DOJ files before CTA tax evasion cases vs construction firm, corporate officers
The Department of Justice (DOJ) filed with the Court of Tax Appeals (CTA) tax evasion charges against a construction firm and its corporate officers and also sought payment of more than P176 million in alleged tax liabilities for "use of ghost receipts."
Justice Secretary Jesus Crispin C. Remulla said the eight counts of tax evasion charges were filed against Hilmarc Construction Corporation, a government contractor, and its corporate officers Efren M. Canlas, Robert B. Henson, and Cristina Elisse F. Canlas.
The firm and its officers were charged with violations of Sections 254 (Attempt to Evade or Defeat Tax) and 255 (Failure to Supply Correct and Accurate Information) in relation to Sections 253(d) and 256 of the Tax Code,the DOJ said in a statement issued on Thursday, Feb. 27.
"Ghost receipts should have no place in the commerce of man as it hinders our growth and prosperity as a nation. May this filing of cases be a warning to those who continue to defraud the State of its due,” Remulla said.

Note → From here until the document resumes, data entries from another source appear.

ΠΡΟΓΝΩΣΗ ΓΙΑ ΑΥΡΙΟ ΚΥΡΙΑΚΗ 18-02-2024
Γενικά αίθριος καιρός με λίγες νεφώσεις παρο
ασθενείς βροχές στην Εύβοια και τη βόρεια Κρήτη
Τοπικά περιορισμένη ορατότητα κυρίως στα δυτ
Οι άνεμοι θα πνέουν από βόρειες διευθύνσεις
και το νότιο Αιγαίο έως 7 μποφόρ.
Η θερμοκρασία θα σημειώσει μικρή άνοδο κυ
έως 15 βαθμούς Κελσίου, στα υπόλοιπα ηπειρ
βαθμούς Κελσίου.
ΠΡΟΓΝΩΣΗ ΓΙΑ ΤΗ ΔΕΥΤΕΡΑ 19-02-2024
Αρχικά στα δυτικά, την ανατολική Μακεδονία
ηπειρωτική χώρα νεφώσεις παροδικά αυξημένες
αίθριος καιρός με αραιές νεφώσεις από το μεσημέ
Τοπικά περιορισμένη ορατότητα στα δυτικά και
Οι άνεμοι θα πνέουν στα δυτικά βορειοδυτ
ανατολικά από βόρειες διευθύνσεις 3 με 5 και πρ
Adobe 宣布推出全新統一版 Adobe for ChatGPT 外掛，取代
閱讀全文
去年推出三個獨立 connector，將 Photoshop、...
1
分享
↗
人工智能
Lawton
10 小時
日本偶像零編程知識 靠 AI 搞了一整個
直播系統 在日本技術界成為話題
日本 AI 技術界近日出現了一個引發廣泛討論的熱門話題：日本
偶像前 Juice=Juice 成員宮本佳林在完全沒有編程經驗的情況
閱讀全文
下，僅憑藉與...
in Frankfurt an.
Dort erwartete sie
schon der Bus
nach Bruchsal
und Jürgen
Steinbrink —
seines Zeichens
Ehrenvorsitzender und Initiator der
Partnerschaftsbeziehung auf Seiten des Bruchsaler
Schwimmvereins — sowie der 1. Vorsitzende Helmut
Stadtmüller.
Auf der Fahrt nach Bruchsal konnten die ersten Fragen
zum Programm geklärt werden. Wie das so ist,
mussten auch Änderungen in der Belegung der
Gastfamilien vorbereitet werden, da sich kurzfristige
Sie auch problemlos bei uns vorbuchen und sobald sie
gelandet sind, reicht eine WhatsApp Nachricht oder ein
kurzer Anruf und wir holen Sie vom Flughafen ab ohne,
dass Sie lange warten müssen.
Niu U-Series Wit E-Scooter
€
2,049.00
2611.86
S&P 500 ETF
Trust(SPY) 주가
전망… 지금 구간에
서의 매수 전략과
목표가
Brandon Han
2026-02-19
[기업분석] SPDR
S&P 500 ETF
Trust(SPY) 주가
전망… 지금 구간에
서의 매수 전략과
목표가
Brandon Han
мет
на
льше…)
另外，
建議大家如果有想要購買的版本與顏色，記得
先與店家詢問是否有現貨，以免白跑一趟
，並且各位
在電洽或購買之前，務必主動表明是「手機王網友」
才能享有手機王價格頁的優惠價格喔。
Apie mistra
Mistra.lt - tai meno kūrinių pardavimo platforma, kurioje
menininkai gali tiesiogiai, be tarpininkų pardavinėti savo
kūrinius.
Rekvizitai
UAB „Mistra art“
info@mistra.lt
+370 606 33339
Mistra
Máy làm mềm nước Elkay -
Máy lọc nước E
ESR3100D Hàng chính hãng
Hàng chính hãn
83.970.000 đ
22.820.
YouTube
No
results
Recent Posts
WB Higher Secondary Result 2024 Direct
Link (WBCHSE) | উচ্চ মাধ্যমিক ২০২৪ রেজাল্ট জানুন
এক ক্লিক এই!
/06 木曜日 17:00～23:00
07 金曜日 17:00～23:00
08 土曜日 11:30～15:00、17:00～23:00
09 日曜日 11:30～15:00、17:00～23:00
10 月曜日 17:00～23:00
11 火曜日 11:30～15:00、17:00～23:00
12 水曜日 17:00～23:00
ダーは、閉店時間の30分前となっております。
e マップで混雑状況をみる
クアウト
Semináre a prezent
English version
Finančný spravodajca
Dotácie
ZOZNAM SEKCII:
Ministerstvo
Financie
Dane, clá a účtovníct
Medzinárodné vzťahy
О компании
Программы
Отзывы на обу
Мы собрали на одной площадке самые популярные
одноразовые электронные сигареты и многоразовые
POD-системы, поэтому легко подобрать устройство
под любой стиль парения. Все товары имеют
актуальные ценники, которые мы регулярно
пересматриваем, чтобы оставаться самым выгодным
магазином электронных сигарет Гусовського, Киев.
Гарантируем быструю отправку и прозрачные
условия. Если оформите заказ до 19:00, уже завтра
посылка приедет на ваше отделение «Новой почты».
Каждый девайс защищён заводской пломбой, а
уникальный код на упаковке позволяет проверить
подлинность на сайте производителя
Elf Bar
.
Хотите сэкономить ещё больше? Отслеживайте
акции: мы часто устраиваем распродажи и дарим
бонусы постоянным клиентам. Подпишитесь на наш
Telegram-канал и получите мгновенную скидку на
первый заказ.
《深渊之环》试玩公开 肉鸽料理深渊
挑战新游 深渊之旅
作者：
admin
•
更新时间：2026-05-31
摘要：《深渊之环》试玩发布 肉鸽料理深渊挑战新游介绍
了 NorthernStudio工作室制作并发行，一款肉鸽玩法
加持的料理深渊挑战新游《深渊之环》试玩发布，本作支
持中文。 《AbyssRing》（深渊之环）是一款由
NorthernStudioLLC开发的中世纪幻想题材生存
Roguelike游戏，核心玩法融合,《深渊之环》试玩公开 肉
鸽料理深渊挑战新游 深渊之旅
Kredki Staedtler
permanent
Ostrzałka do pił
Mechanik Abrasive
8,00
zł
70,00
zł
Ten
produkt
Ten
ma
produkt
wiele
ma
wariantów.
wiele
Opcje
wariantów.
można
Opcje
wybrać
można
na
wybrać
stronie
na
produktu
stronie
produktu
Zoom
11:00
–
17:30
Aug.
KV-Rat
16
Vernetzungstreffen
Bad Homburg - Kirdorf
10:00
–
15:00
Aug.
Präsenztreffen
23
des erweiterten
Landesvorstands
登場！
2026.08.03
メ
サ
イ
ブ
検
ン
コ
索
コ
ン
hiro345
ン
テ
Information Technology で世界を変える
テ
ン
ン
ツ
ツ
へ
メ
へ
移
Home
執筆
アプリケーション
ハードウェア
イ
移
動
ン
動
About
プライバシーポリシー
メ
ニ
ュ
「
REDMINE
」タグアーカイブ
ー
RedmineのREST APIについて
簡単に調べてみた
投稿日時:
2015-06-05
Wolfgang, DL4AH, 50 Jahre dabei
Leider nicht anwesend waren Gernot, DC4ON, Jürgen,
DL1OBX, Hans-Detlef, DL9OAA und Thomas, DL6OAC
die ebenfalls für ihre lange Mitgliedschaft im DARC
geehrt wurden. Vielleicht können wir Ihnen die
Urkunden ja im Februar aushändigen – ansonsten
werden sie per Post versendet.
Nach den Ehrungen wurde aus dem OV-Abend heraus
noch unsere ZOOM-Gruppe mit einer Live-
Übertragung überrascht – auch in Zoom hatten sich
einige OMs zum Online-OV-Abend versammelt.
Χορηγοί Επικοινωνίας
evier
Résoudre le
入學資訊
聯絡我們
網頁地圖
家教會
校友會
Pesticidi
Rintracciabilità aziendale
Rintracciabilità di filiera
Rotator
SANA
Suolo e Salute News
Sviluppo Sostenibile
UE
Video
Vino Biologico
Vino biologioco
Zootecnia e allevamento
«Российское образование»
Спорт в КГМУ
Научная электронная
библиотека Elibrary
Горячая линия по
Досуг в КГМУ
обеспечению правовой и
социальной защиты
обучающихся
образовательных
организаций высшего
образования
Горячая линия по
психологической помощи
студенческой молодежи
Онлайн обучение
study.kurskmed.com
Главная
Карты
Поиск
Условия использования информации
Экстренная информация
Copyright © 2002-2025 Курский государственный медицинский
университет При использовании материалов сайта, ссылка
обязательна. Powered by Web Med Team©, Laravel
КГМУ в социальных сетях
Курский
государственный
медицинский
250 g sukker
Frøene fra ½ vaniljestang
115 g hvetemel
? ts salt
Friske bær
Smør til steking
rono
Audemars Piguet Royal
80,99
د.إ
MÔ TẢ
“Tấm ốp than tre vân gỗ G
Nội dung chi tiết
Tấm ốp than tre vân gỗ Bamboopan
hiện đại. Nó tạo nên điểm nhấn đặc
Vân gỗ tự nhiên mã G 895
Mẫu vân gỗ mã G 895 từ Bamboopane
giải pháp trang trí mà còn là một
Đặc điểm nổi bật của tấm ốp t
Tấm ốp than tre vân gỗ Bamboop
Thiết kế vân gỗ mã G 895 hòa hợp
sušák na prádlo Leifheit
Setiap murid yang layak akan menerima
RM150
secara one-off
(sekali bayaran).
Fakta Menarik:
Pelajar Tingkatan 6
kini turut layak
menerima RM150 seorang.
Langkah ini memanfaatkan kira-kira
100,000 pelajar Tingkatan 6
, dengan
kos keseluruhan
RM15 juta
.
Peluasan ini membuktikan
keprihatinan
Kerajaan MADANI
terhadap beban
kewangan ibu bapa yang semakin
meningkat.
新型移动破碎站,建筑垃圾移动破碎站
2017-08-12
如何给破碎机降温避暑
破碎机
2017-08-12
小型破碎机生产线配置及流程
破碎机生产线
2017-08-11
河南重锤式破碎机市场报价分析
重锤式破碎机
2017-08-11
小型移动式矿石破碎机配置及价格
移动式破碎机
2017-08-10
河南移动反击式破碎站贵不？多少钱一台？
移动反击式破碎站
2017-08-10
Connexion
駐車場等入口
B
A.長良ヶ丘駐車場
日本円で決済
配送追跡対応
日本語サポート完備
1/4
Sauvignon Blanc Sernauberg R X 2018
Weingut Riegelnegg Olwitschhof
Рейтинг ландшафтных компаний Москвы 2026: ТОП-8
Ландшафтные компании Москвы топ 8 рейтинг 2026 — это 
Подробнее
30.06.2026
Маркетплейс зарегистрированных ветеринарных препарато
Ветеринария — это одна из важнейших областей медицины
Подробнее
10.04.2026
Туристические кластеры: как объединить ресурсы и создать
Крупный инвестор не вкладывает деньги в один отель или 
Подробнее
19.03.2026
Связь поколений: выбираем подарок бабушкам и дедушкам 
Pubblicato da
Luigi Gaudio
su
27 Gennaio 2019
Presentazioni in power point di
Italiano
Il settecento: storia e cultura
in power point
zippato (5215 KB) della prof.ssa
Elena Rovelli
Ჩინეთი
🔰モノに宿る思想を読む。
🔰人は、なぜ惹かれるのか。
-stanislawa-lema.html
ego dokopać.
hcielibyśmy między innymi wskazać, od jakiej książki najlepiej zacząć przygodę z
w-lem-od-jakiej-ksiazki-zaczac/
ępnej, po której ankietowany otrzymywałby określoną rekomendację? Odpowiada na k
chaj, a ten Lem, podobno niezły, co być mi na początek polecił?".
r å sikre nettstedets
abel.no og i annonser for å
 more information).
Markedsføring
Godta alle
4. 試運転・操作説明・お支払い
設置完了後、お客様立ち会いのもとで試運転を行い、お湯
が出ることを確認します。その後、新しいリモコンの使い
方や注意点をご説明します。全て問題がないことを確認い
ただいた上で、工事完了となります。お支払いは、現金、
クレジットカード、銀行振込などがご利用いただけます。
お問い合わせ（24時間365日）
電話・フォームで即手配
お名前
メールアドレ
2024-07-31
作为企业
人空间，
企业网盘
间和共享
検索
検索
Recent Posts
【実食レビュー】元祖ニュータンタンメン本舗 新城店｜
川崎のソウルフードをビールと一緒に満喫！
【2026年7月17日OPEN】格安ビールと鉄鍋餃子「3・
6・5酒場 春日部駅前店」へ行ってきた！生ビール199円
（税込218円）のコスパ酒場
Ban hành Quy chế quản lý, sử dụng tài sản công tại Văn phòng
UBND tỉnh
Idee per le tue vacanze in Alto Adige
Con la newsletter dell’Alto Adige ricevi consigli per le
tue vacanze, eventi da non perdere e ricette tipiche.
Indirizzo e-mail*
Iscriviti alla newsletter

“More importantly, this is also a perfect opportunity to emphasize that government contractors are not in any way exempt from faithfully complying with their tax obligations,” he stressed.
He reminded government contractors “the State expects from them, more than anyone else, the highest quality of diligence in following tax laws.”
In filing the cases in court, the DOJ said that “Hilmarc's made it appear that the fraudulent receipts/invoices issued by Ghost Companies (Unimaker Enterprises, Inc. and Everpacific Incorporated) came from legitimate transactions.”
“Consequently, the said fraudulent receipts/invoices were used to claim input tax in its VAT (Value Added Tax) Returns and as an expense in its Income Tax Returns filed with the BIR (Bureau of Internal Revenue),” it added.
It lamented that the scheme “ultimately had a negative impact on the tax collection of the BIR.”
“Taken as a whole, this fraudulent act of using receipts from fake transactions resulted to billions of losses to the government,” it pointed out.
The DOJ said the cases stemmed from “the complaint of the Bureau of Internal Revenue (BIR) pursuant to its tireless and intensified commitment to eradicating fictitious and anomalous transactions using ghost/fake receipts.”